While playing with Desmos today, I typed the equation $y=x^{xy}$ and the graph came out to be 
I clicked the Learn More option given near my equation and Desmos said: Sometimes the calculator detects that an equation is too complicated to plot perfectly in a reasonable amount of time.
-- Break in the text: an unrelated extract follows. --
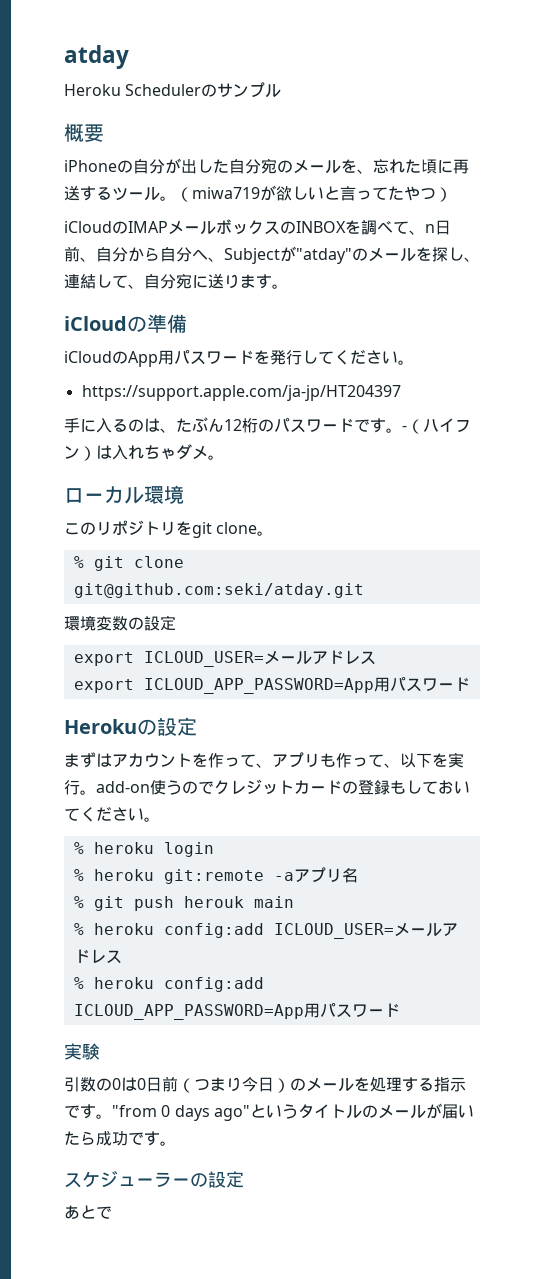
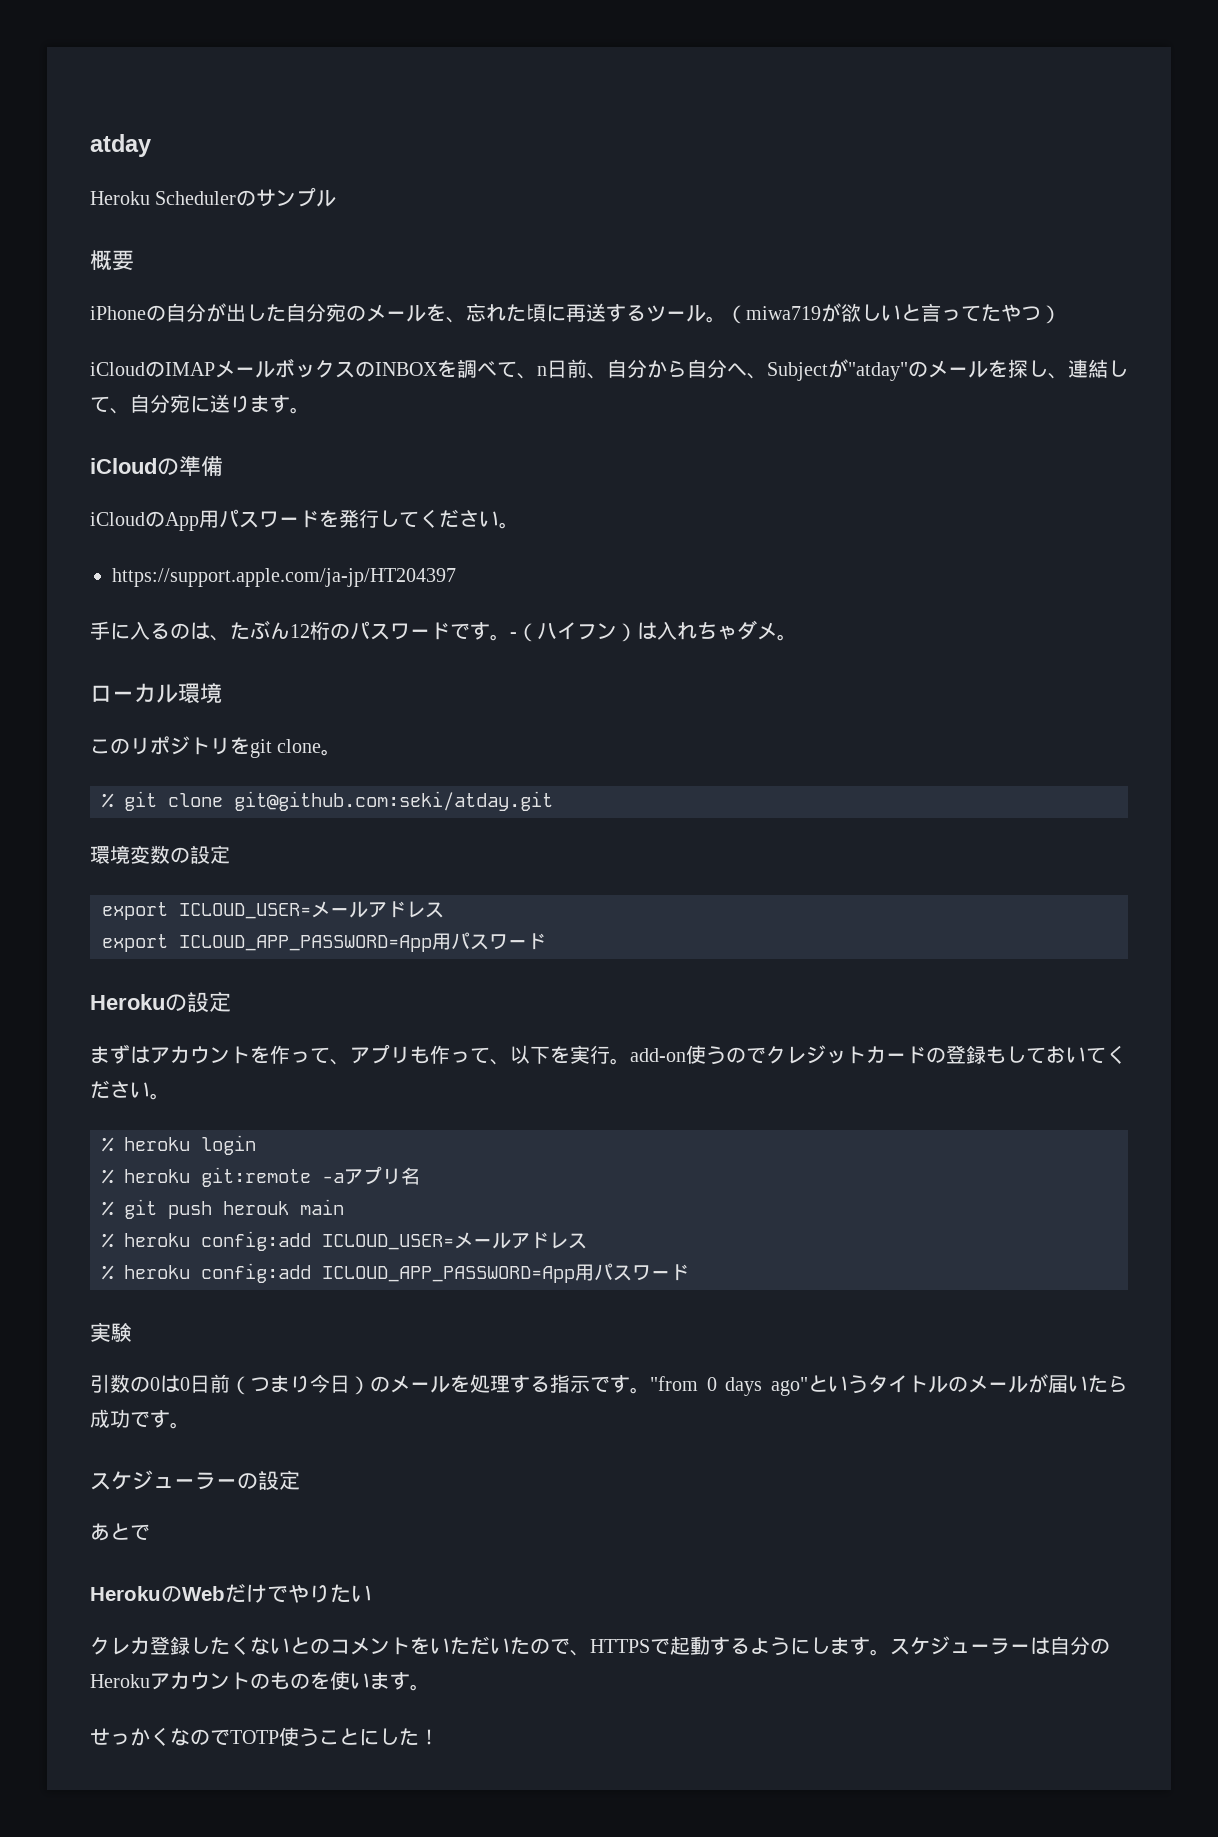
(112, 1212) none -> [90,1584,372,1603] [90,1636,1110,1656] [90,1671,430,1691] [90,1727,439,1747] // HerokuのWebだけでやりたい // クレカ登録したくないとのコメントをいただいたので、HTTPSで起動するようにします。スケジューラーは自分のHerokuアカウントのものを使います。 // せっかくなのでTOTP使うことにした！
When this happens, the equation is plotted at lower resolution.
What is the complication?
Best Answer
We have
$$\begin{align}&y=(x^x)^y\\ \implies &y^{\frac 1y}=x^x\\ \implies &y^{-1}\ln y=x\ln x\\ \implies &-y^{-1}\ln y^{-1}=x\ln x\\ \implies &y^{-1}\ln y^{-1}=-x\ln x\\ \implies &\ln y^{-1} e^{\ln {y^{-1}}}=-x\ln x\\ \implies &W\left(\ln y^{-1} e^{\ln {y^{-1}}}\right)=W\left(-x\ln x\right)\\ \implies &\ln y^{-1}=W\left(-x\ln x \right)\\ \implies &y^{-1}=e^{W\left(-x\ln x\right)}\\ \implies &y=e^{-W\left(-x\ln x\right)}\end{align}$$
This implies, your function is a non-elementary function and can be written as
$$f(x)=e^{-W\left(-x\ln x\right)}.$$
Then, note that $W(x)$ is real for only $x≥-\frac 1e$.
This means , we have
$$\begin{align}-x&\ln x≥-\frac 1e,\thinspace x>0\\ \implies &x\ln x≤\frac 1e \\ \implies &\ln x e^{\ln x}≤\frac 1e\\ \implies &W\left(\ln xe^{\ln x}\right)≤W\left(\frac 1e\right)\\ \implies &\ln x≤W\left(\frac 1e\right)\\ \implies &0<x≤e^{W\left(1/e\right)}≈1.3211\end{align}$$.